In questi giorni di riflessione dovremmo tutti sforzarci di sperimentare esercizi mentali che ci possano aiutare a ridurre e allontanare in parte queste paure.
Mi permetto di suggerirne uno di sicura efficacia: facciamo elenchi di cose, fatti, pensieri. Un lungo elenco, per esempio potrebbe confrontare gli elementi di sicurezza e contrapporli alle incertezze riguardo al virus. Metterei tra le incertezze la durata della sua infezione, il tempo che passerà prima di vedere scendere il numero di nuovi malati. Quanto dura con precisione il periodo di incubazione? Perché nel nord Italia i casi gravi sono tanto numerosi? Rallenterà con l’arrivo del caldo o continuerà a diffondersi con la virulenza attuale? L’elenco potrebbe continuare, ma affianco mi sembra doveroso fare l’elenco delle certezze, forse meno numerose, ma molto più importanti.

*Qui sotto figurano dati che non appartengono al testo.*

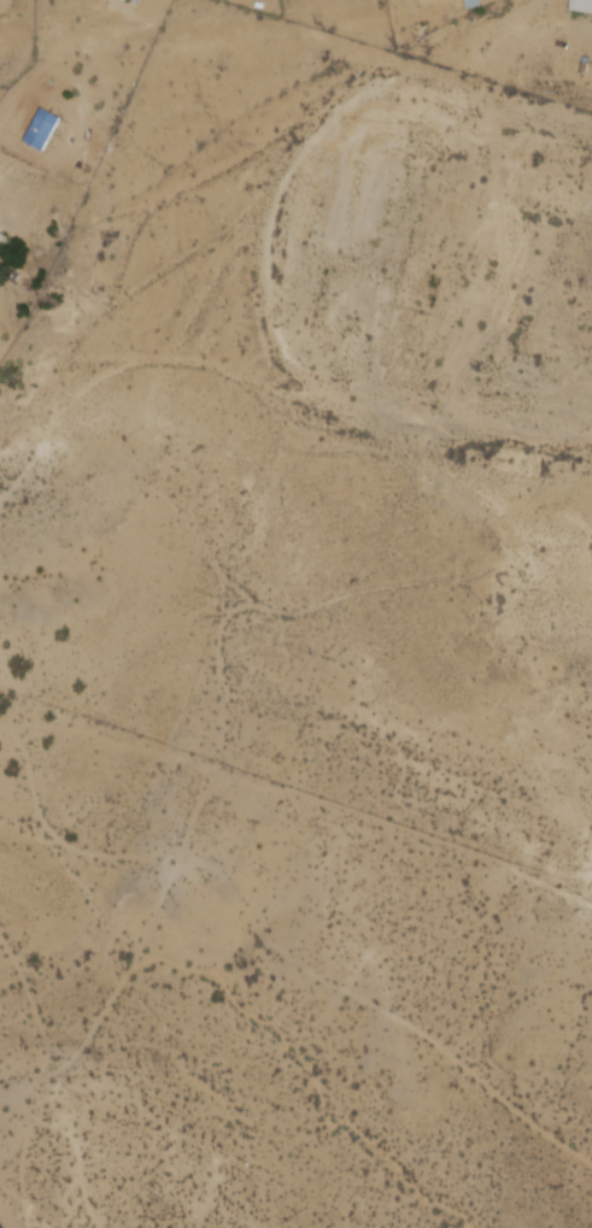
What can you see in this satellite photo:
building: (125, 0)
building: (581, 5)
road: (3, 130)
building: (42, 130)
building: (3, 239)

Conosciamo con certezza la forma, le dimensioni, addirittura la sequenza genomica del nuovo virus, ma sappiamo anche bene come funziona il nostro sistema immunitario, cosa é un anticorpo e come lo possiamo dosare con un prelievo di sangue. Sappiamo che gli anticorpi, se circolano nel nostro corpo in quantità sufficiente, ci proteggono dalle ricadute. Un altro dato da inserire nell’elenco delle certezze é che molte persone inconsapevolmente hanno “incrociato” il virus e non ne sono stati infettati o hanno presentato sintomi talmente lievi da non essere stati diagnosticati come affetti da COVID-19. Sappiamo he il contatto però ha consentito loro di produrre gli specifici anticorpi, proprio come per i convalescenti, e sono quindi immuni a una seconda infezione per un discreto periodo di tempo, forse per sempre se il virus non muta. Il tanto discusso tampone ci puó dare un’istantanea dell’infezione attuale, domani potrebbe dare il risultato opposto, mentre il dosaggio degli anticorpi ci fornisce certezze sulla storia immunitaria del paziente e sul suo grado di protezione dalle ricadute. Ecco che il test sierologico che dosa la presenza di anticorpi si confermerebbe molto piú utile del tampone per identificare il (verosimilmente enorme) numero di persone già naturalmente protette dalla reinfezione per favorirne la reimmissione precoce nei vari settori lavorativi. Unicamente in questa maniera potremmo evitare il lockdown totale e concentrarci sulla protezione delle categorie a maggiore rischio.